Co-curated by Steve Clay and Kyle Schlesinger, the Threads Talk Series "is devoted to the art of the book featuring poets, scholars, artists, and publishers," and seeks "to build on the discourse within book arts to explore and enrich relationships between various strands of book culture that are often approached in isolation," such as "poetry and writing, visual and performing arts, collaboration, design, printing, independent publishing, literary history, critical theory, and material culture to name a few." You can listen to six previous events featuring Cecilia Vicuña, Alan Loney, Charles Alexander, Simon Cutts, Buzz Spector and Jerome Rothenberg on PennSound's Threads Talk Series homepage.

Art, Fantasy and Experience, Moderated by Carla Billitteri, 2010

Posted 1/28/2011 (link)

We bring this week to a close with a marvelous event, Art, Fantasy and Experience organized by Carla Billitteri at the Renee and Chaim Gross Center for the Arts in New York on December 12, 2010. This reading, presented in conjunction with the exhibition Fantasy: Chaim Gross Drawings, 1944-1950 (which runs through March 31st), features an all-star roster of poets, including Elaine Equi, Nada Gordon, Rod Smith and Charles Bernstein.

In her introduction, Billitteri discusses her motivations in inviting these poets to invite these four poets to take part in this event: "I see in their poetry, fantasy as the configuration of a conceptual space that undoes itself, or undoes its configuration; fantasy as the reconfiguration of familiar conceptual space in such a way as to distort it; and finally, fantasy as the presentation of an untranslatable, or only partially translatable experience.
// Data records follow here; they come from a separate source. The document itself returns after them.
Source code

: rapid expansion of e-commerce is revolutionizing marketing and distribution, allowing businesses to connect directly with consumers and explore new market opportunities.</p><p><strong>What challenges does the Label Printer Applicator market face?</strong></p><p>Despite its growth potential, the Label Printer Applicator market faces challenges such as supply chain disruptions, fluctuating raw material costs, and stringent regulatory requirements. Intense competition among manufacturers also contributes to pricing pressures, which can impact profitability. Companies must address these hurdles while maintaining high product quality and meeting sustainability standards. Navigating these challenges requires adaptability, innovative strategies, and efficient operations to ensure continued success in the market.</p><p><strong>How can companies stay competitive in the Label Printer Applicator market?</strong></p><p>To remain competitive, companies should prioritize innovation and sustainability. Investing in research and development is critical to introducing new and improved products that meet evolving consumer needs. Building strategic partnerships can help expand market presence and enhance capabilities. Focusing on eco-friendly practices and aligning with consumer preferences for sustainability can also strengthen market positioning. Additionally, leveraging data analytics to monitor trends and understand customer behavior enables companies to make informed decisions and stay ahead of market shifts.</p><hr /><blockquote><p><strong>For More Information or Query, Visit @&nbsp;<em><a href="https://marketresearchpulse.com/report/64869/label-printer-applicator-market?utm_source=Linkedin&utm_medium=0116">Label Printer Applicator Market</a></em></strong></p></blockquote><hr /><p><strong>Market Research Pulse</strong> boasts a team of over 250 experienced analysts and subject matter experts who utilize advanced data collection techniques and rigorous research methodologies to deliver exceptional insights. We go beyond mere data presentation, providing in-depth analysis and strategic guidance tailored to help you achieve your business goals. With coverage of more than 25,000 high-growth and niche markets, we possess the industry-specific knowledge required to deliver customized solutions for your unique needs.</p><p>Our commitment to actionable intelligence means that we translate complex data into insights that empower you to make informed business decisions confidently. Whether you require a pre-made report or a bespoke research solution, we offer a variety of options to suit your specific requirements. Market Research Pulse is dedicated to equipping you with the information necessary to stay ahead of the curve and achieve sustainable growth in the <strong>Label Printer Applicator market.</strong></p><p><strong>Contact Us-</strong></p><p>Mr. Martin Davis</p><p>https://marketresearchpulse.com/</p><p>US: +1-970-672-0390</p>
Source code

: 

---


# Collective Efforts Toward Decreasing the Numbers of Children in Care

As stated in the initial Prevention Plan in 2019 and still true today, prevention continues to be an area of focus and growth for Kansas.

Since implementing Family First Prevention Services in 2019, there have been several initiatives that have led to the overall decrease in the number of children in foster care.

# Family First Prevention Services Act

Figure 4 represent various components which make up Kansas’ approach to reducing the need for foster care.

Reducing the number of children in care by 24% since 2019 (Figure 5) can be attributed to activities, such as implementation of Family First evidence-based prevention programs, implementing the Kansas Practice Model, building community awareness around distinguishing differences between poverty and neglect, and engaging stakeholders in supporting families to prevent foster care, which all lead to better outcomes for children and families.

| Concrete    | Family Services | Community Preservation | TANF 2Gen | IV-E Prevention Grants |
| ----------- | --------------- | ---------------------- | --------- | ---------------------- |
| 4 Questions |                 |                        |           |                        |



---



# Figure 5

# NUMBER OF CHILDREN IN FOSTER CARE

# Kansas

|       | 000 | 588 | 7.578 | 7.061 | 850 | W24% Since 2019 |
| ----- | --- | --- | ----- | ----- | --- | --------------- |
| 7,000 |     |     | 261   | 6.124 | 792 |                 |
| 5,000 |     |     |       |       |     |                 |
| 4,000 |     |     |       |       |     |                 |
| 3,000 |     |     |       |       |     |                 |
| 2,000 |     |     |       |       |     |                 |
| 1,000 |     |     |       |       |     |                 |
In this sense, fantasy is a sense memory."

Brief sets from each poet (running approximately ten to fifteen minutes) are presented as both audio and video, with segmented tracks available for both Equi and Gordon's readings. These performances are followed by a short conversation period in which the poets discuss the role of fantasy in their poetry. You can see and hear all of these recordings on the special page we've put together for this event as well as on the individual author pages for each poet. To start exploring these fascinating readings, click on the title above.

John Richetti Reads a Selection of Shakespeare's Sonnets

Posted 1/29/2011 (link)

We couldn't be prouder to unveil our latest addition to the PennSound archives from UPenn emeritus professor John Richetti: a thoughtfully-chosen selection of sonnets by William Shakespeare.

"Shakespeare wrote a long sonnet sequence," Richetti begins, "and I will be reading about half of those." Altogether, he reads eighty-one poems from the complete sequence of one hundred and fifty-four, making use of his preferred volume, The Sonnets and A Lover's Complaint (ed. John Kerrigan, Penguin Books) — an edition he recommends, "because the texts are good, and the notes — and notes are necessary because Shakespeare's sonnets, although some of them are familiar, many of them naturally are written in Elizabethan English, the English of his day, and they are highly allusive, full of puns and meanings of certain words have changed over the centuries."

You can listen to this wonderful treasury of Shakespeare's work by clicking on the title above, and don't forget the other recordings Richetti has compiled for PennSound over the years, including The PennSound Anthology of Restoration and 18th-Century Verse (released in November 2009) and various recordings of works from Pope, Swift and Dryden, dating from 2007 and 2009, which are housed on his main PennSound author page. All of these recordings can also be found on our PennSound Classics homepage, along with a fascinating array of vintage works reinterpreted by the likes of Allen Ginsberg, Basil Bunting, F. Scott Fitzgerald, Caroline Bergvall, Rachel Blau DuPlessis and more.